**Task goal**
Edit the entries below by changing every "Resources" to "Tools" and leaving all other text unchanged. Omit the pictures from your answer.

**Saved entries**
..........

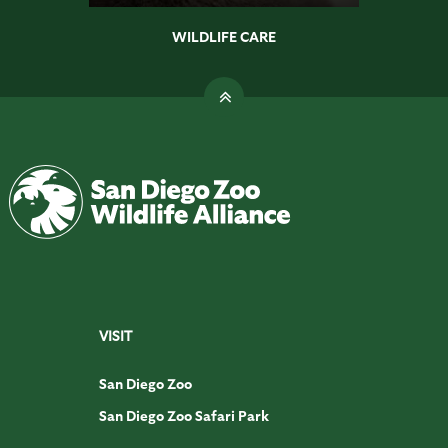
WILDLIFE CARE
VISIT
San Diego Zoo
San Diego Zoo Safari Park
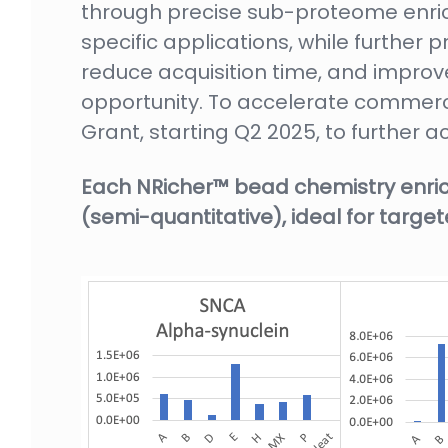
through precise sub-proteome enric
specific applications, while further
reduce acquisition time, and impro
opportunity. To accelerate commerc
Grant, starting Q2 2025, to further 
Each NRicher™ bead chemistry enric
(semi-quantitative), ideal for tar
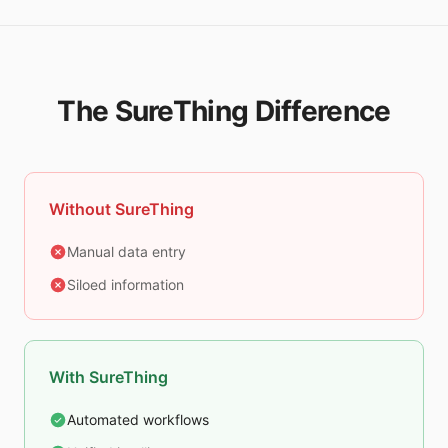
The SureThing Difference
Without SureThing
Manual data entry
Siloed information
With SureThing
Automated workflows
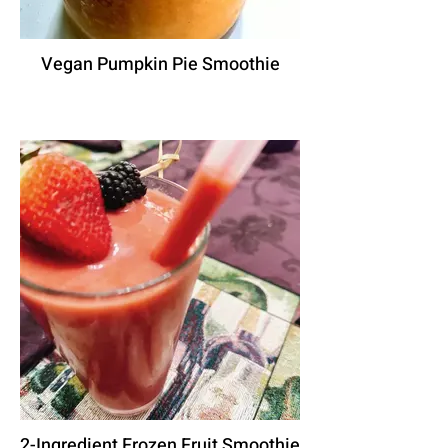
Vegan Pumpkin Pie Smoothie
2-Ingredient Frozen Fruit Smoothie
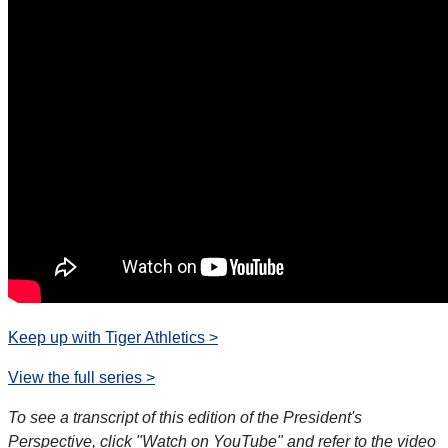
Keep up with Tiger Athletics >
View the full series >
To see a transcript of this edition of the President's
Perspective, click "Watch on YouTube" and refer to the video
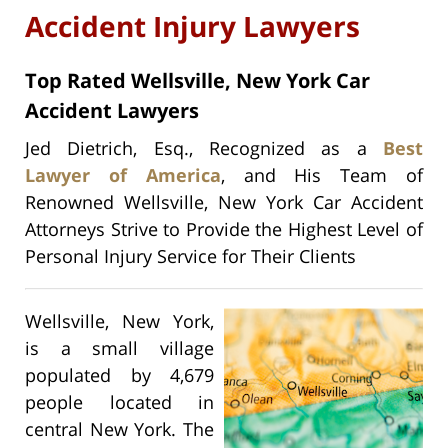
Accident Injury Lawyers
Top Rated Wellsville, New York Car
Accident Lawyers
Jed Dietrich, Esq., Recognized as a
Best
Lawyer of America
, and His Team of
Renowned Wellsville, New York Car Accident
Attorneys Strive to Provide the Highest Level of
Personal Injury Service for Their Clients
Wellsville, New York,
is a small village
populated by 4,679
people located in
central New York. The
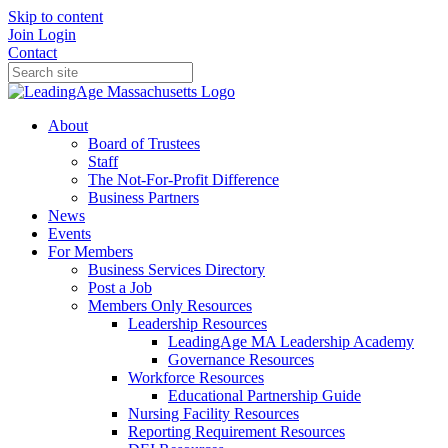
Skip to content
Join
Login
Contact
About
Board of Trustees
Staff
The Not-For-Profit Difference
Business Partners
News
Events
For Members
Business Services Directory
Post a Job
Members Only Resources
Leadership Resources
LeadingAge MA Leadership Academy
Governance Resources
Workforce Resources
Educational Partnership Guide
Nursing Facility Resources
Reporting Requirement Resources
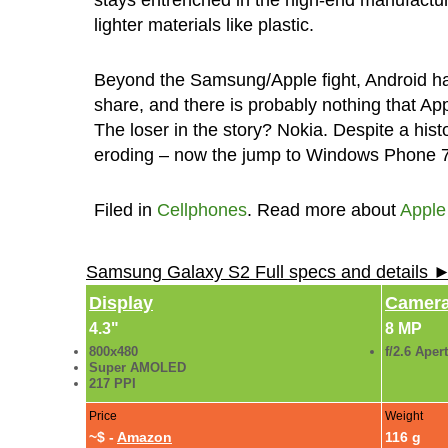
lighter materials like plastic.
Beyond the Samsung/Apple fight, Android ha
share, and there is probably nothing that App
The loser in the story? Nokia. Despite a hist
eroding – now the jump to Windows Phone 7 
Filed in
Cellphones
. Read more about
Apple
Samsung Galaxy S2 Full specs and details 
Display
Camer
4.3"
8 MP
800x480
f/2.6 Aper
Super AMOLED
217 PPI
Price
Weight
~$ -
Amazon
116 g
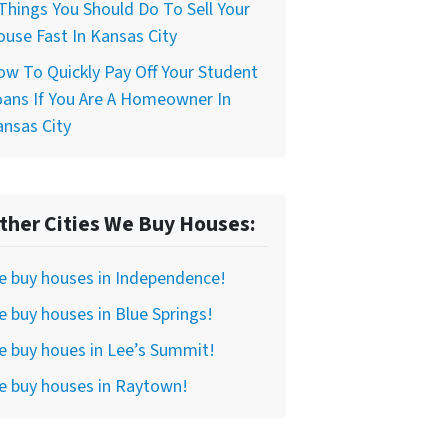
Things You Should Do To Sell Your
use Fast In Kansas City
w To Quickly Pay Off Your Student
ans If You Are A Homeowner In
nsas City
ther Cities We Buy Houses:
e buy houses in Independence!
 buy houses in Blue Springs!
 buy houes in Lee’s Summit!
e buy houses in Raytown!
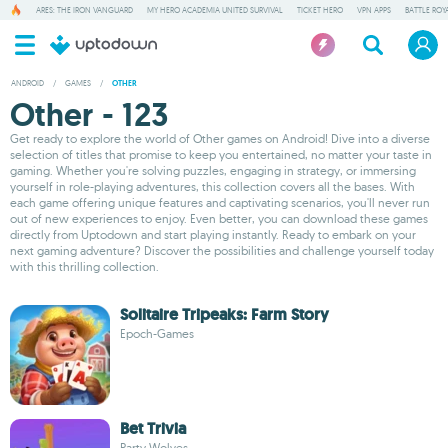
ARES: THE IRON VANGUARD
MY HERO ACADEMIA UNITED SURVIVAL
TICKET HERO
VPN APPS
BATTLE ROY
ANDROID
/
GAMES
/
OTHER
Other - 123
Get ready to explore the world of Other games on Android! Dive into a diverse
selection of titles that promise to keep you entertained, no matter your taste in
gaming. Whether you're solving puzzles, engaging in strategy, or immersing
yourself in role-playing adventures, this collection covers all the bases. With
each game offering unique features and captivating scenarios, you'll never run
out of new experiences to enjoy. Even better, you can download these games
directly from Uptodown and start playing instantly. Ready to embark on your
next gaming adventure? Discover the possibilities and challenge yourself today
with this thrilling collection.
Solitaire Tripeaks: Farm Story
Epoch-Games
Bet Trivia
Party Wolves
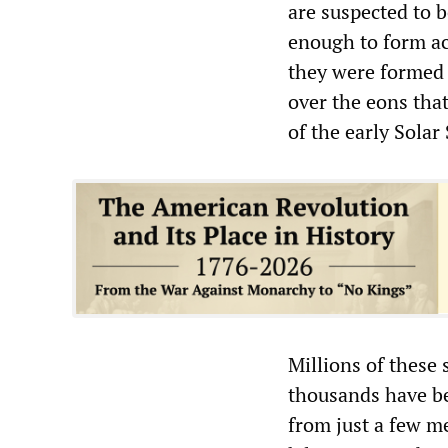
are suspected to 
enough to form ac
they were formed 
over the eons tha
of the early Solar
Millions of these 
thousands have be
from just a few me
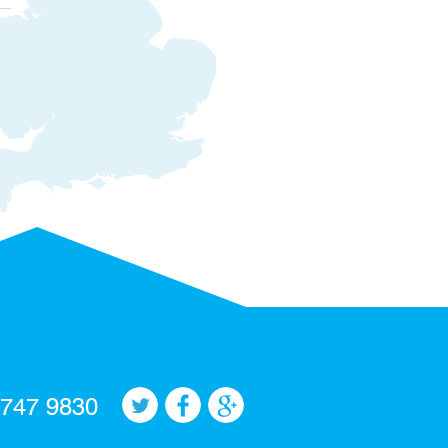
 747 9830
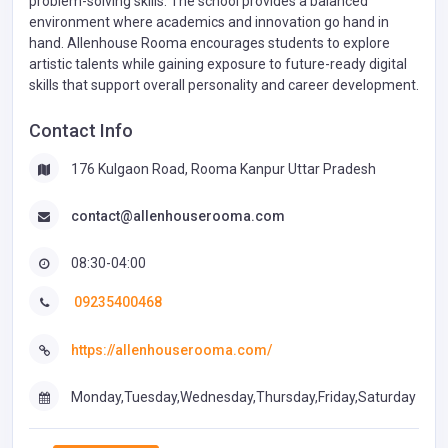
problem-solving skills. The school provides a balanced
environment where academics and innovation go hand in
hand. Allenhouse Rooma encourages students to explore
artistic talents while gaining exposure to future-ready digital
skills that support overall personality and career development.
Contact Info
176 Kulgaon Road, Rooma Kanpur Uttar Pradesh
contact@allenhouserooma.com
08:30-04:00
09235400468
https://allenhouserooma.com/
Monday,Tuesday,Wednesday,Thursday,Friday,Saturday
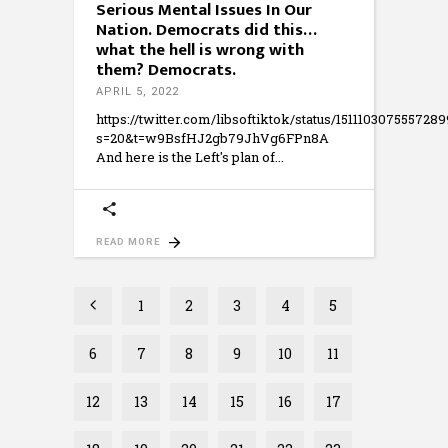
Serious Mental Issues In Our
Nation. Democrats did this…
what the hell is wrong with
them? Democrats.
APRIL 5, 2022
https://twitter.com/libsoftiktok/status/151110307555728
s=20&t=w9BsfHJ2gb79JhVg6FPn8A
And here is the Left's plan of
READ MORE
1
2
3
4
5
6
7
8
9
10
11
12
13
14
15
16
17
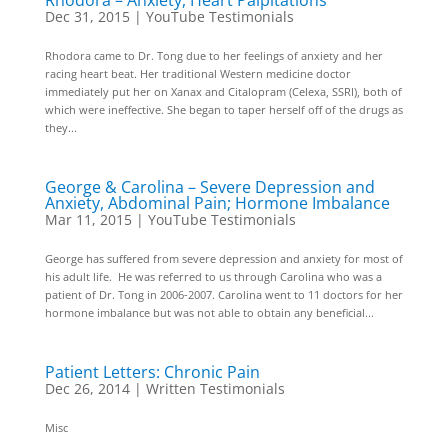
Rhodora – Anxiety, Heart Palpitations
Dec 31, 2015
|
YouTube Testimonials
Rhodora came to Dr. Tong due to her feelings of anxiety and her
racing heart beat. Her traditional Western medicine doctor
immediately put her on Xanax and Citalopram (Celexa, SSRI), both of
which were ineffective. She began to taper herself off of the drugs as
they...
George & Carolina – Severe Depression and
Anxiety, Abdominal Pain; Hormone Imbalance
Mar 11, 2015
|
YouTube Testimonials
George has suffered from severe depression and anxiety for most of
his adult life. He was referred to us through Carolina who was a
patient of Dr. Tong in 2006-2007. Carolina went to 11 doctors for her
hormone imbalance but was not able to obtain any beneficial...
Patient Letters: Chronic Pain
Dec 26, 2014
|
Written Testimonials
Misc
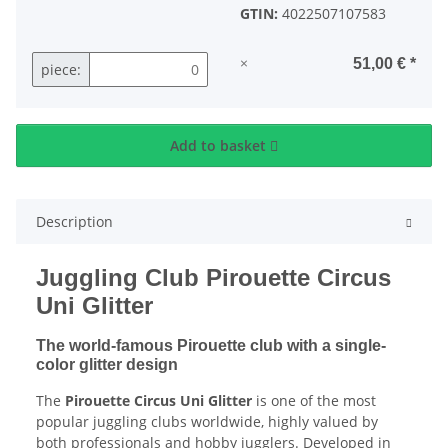
GTIN:
4022507107583
×
51,00 €
*
piece:
Add to basket
Description
Juggling Club Pirouette Circus
Uni Glitter
The world-famous Pirouette club with a single-
color glitter design
The
Pirouette Circus Uni Glitter
is one of the most
popular juggling clubs worldwide, highly valued by
both professionals and hobby jugglers. Developed in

..........

**Finished task**
WILDLIFE CARE
VISIT
San Diego Zoo
San Diego Zoo Safari Park
through precise sub-proteome enric
specific applications, while further
reduce acquisition time, and impro
opportunity. To accelerate commerc
Grant, starting Q2 2025, to further 
Each NRicher™ bead chemistry enric
(semi-quantitative), ideal for tar
The SureThing Difference
Without SureThing
Manual data entry
Siloed information
With SureThing
Automated workflows
Vegan Pumpkin Pie Smoothie
2-Ingredient Frozen Fruit Smoothie
Keep up with Tiger Athletics >
View the full series >
To see a transcript of this edition of the President's
Perspective, click "Watch on YouTube" and refer to the video
Accident Injury Lawyers
Top Rated Wellsville, New York Car
Accident Lawyers
Jed Dietrich, Esq., Recognized as a
Best
Lawyer of America
, and His Team of
Renowned Wellsville, New York Car Accident
Attorneys Strive to Provide the Highest Level of
Personal Injury Service for Their Clients
Wellsville, New York,
is a small village
populated by 4,679
people located in
central New York. The
Skip to content
Join
Login
Contact
About
Board of Trustees
Staff
The Not-For-Profit Difference
Business Partners
News
Events
For Members
Business Services Directory
Post a Job
Members Only Tools
Leadership Tools
LeadingAge MA Leadership Academy
Governance Tools
Workforce Tools
Educational Partnership Guide
Nursing Facility Tools
Reporting Requirement Tools
lighter materials like plastic.
Beyond the Samsung/Apple fight, Android ha
share, and there is probably nothing that App
The loser in the story? Nokia. Despite a hist
eroding – now the jump to Windows Phone 7 
Filed in
Cellphones
. Read more about
Apple
Samsung Galaxy S2 Full specs and details 
Display
Camer
4.3"
8 MP
800x480
f/2.6 Aper
Super AMOLED
217 PPI
Price
Weight
~$ -
Amazon
116 g
Things You Should Do To Sell Your
use Fast In Kansas City
w To Quickly Pay Off Your Student
ans If You Are A Homeowner In
nsas City
ther Cities We Buy Houses:
e buy houses in Independence!
 buy houses in Blue Springs!
 buy houes in Lee’s Summit!
e buy houses in Raytown!
ARES: THE IRON VANGUARD
MY HERO ACADEMIA UNITED SURVIVAL
TICKET HERO
VPN APPS
BATTLE ROY
ANDROID
/
GAMES
/
OTHER
Other - 123
Get ready to explore the world of Other games on Android! Dive into a diverse
selection of titles that promise to keep you entertained, no matter your taste in
gaming. Whether you're solving puzzles, engaging in strategy, or immersing
yourself in role-playing adventures, this collection covers all the bases. With
each game offering unique features and captivating scenarios, you'll never run
out of new experiences to enjoy. Even better, you can download these games
directly from Uptodown and start playing instantly. Ready to embark on your
next gaming adventure? Discover the possibilities and challenge yourself today
with this thrilling collection.
Solitaire Tripeaks: Farm Story
Epoch-Games
Bet Trivia
Party Wolves
are suspected to 
enough to form ac
they were formed 
over the eons tha
of the early Solar
Millions of these 
thousands have be
from just a few me
 747 9830
problem-solving skills. The school provides a balanced
environment where academics and innovation go hand in
hand. Allenhouse Rooma encourages students to explore
artistic talents while gaining exposure to future-ready digital
skills that support overall personality and career development.
Contact Info
176 Kulgaon Road, Rooma Kanpur Uttar Pradesh
contact@allenhouserooma.com
08:30-04:00
09235400468
https://allenhouserooma.com/
Monday,Tuesday,Wednesday,Thursday,Friday,Saturday
Serious Mental Issues In Our
Nation. Democrats did this…
what the hell is wrong with
them? Democrats.
APRIL 5, 2022
https://twitter.com/libsoftiktok/status/151110307555728
s=20&t=w9BsfHJ2gb79JhVg6FPn8A
And here is the Left's plan of
READ MORE
1
2
3
4
5
6
7
8
9
10
11
12
13
14
15
16
17
Rhodora – Anxiety, Heart Palpitations
Dec 31, 2015
|
YouTube Testimonials
Rhodora came to Dr. Tong due to her feelings of anxiety and her
racing heart beat. Her traditional Western medicine doctor
immediately put her on Xanax and Citalopram (Celexa, SSRI), both of
which were ineffective. She began to taper herself off of the drugs as
they...
George & Carolina – Severe Depression and
Anxiety, Abdominal Pain; Hormone Imbalance
Mar 11, 2015
|
YouTube Testimonials
George has suffered from severe depression and anxiety for most of
his adult life. He was referred to us through Carolina who was a
patient of Dr. Tong in 2006-2007. Carolina went to 11 doctors for her
hormone imbalance but was not able to obtain any beneficial...
Patient Letters: Chronic Pain
Dec 26, 2014
|
Written Testimonials
Misc
GTIN:
4022507107583
×
51,00 €
*
piece:
Add to basket
Description
Juggling Club Pirouette Circus
Uni Glitter
The world-famous Pirouette club with a single-
color glitter design
The
Pirouette Circus Uni Glitter
is one of the most
popular juggling clubs worldwide, highly valued by
both professionals and hobby jugglers. Developed in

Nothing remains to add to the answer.